For each statement below, say yes or no according to whether it agrees with the passage on disposable software, and quote the words of the passage that decide it.
1. The cost to build a decent productivity app keeps rising.
2. A focused diet plan for a 6-week window is given as an example of short-cycle software.
3. The seasonal habit tracker only matters in summer.

§ SELECTED PASSAGE:
══════

Meanwhile the cost to build a decent productivity app keeps falling. Vibe coding makes it easy to build a template, bolt on an API, and ship a working UI. This pushes the middle into a commodity zone.
So what happens to the middle?
It becomes either a feature inside a system of record, or a short-lived moodware experiment that dies after a season.
That is a harsh view, but I think it is where the economics point.
Disposable software and the calendar of life
The moodware side is more interesting than it sounds. It creates a new category of software that is intentionally temporary.
Think about one-time or short-cycle software:
- A party app for a single event.
- A focused diet plan for a 6-week window.
- A personal productivity sprint for exam season.
- A seasonal habit tracker that only matters in winter.
This is not "bad" software. It is software that is aligned with life cycles. Its job is to heighten a moment, not archive it forever.

══════

§ RAW DATA:
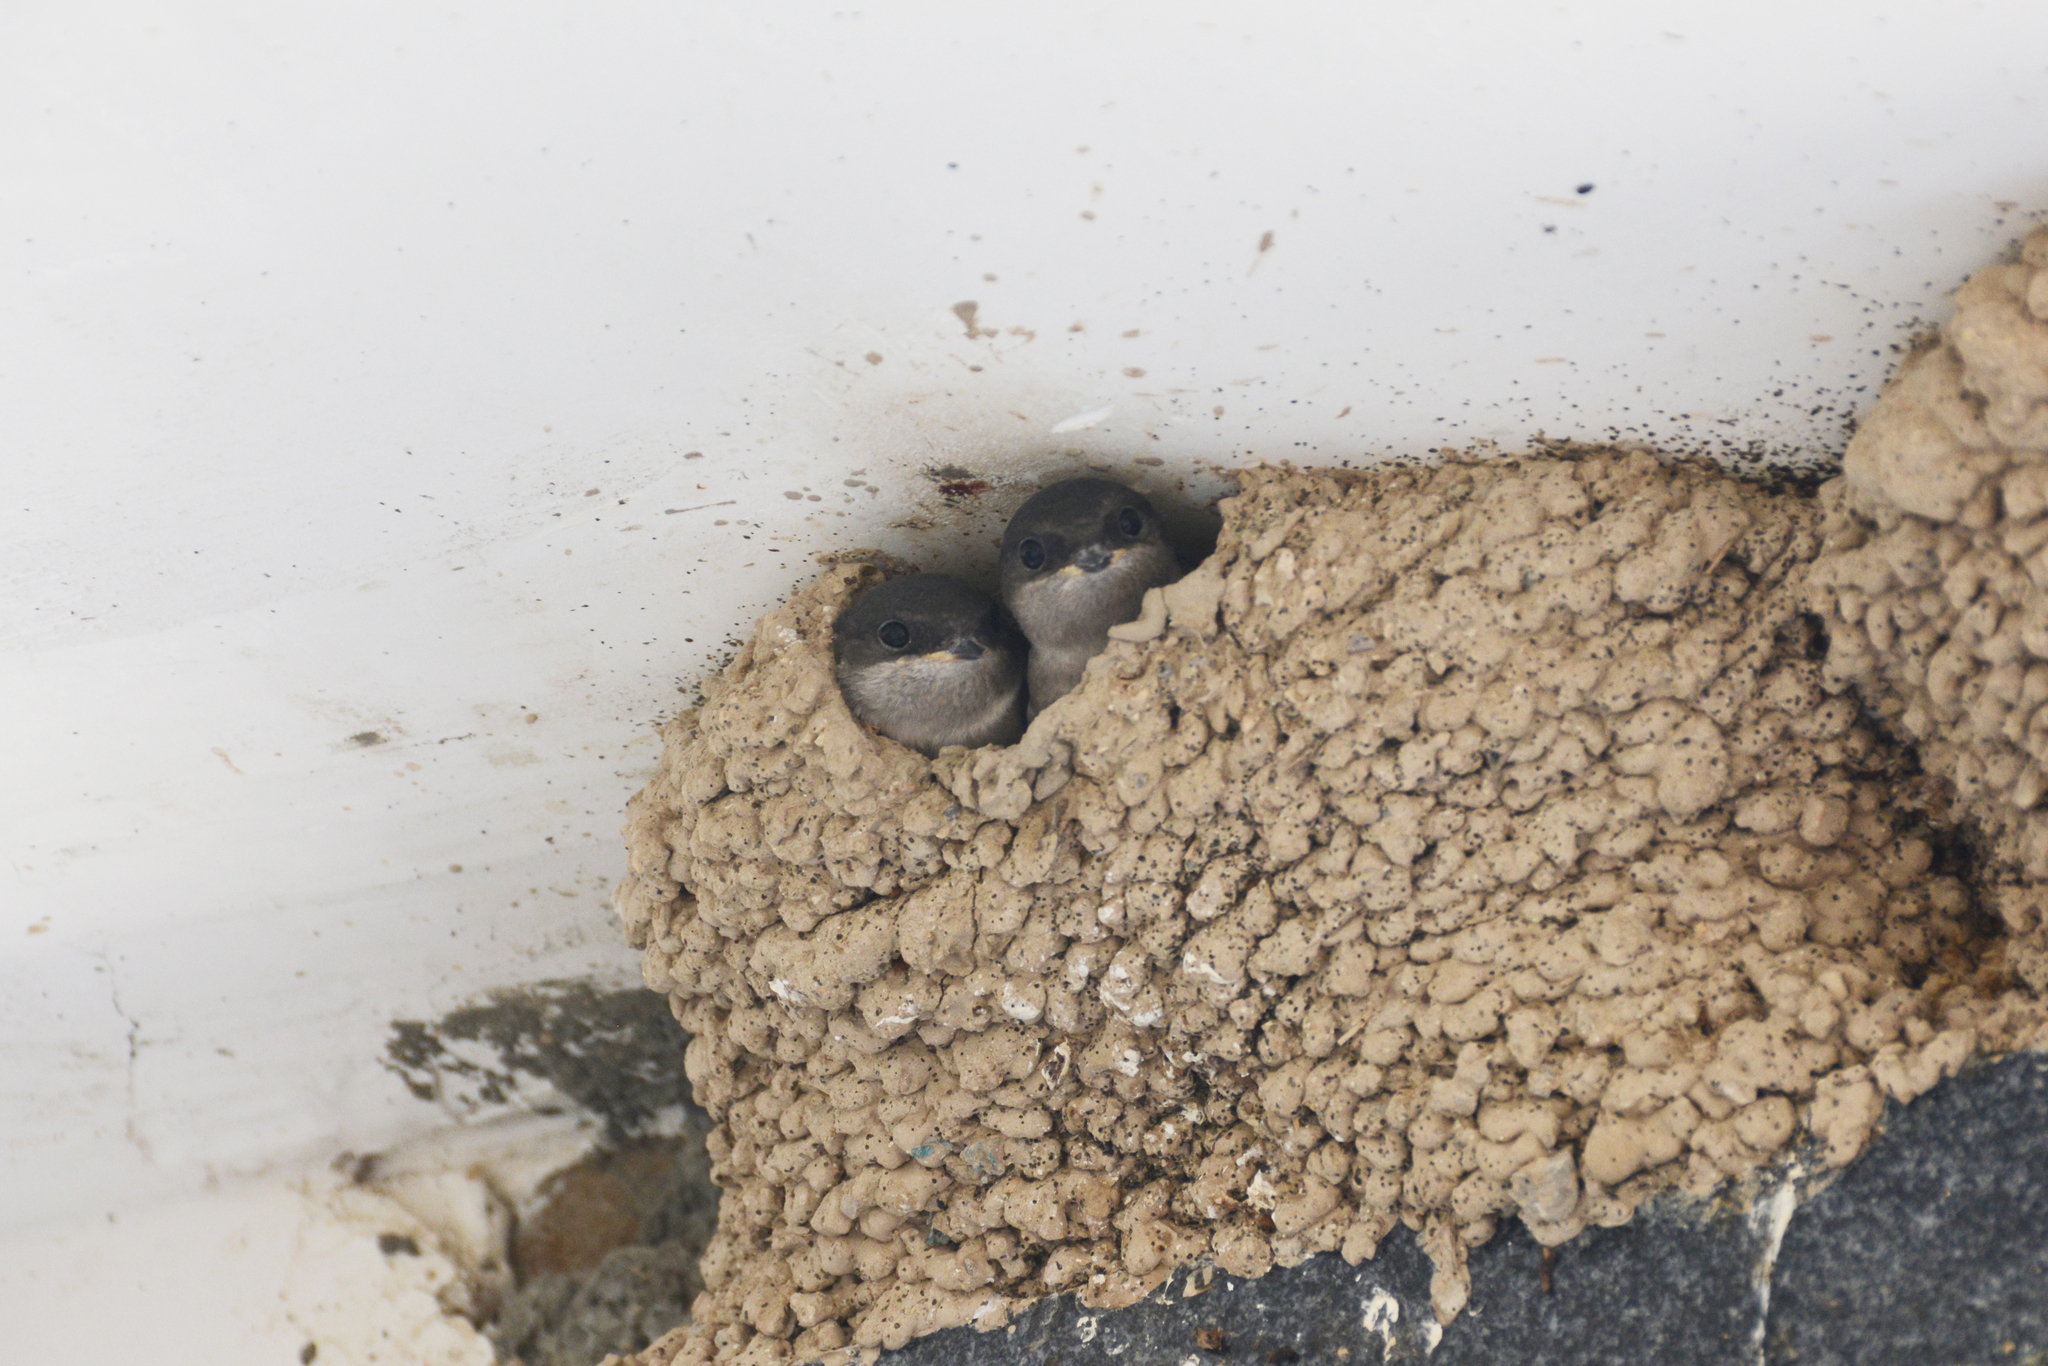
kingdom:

══════

§ YOUR SOLUTION:
1. No: "Meanwhile the cost to build a decent productivity app keeps falling."
2. Yes: "A focused diet plan for a 6-week window."
3. No: "A seasonal habit tracker that only matters in winter."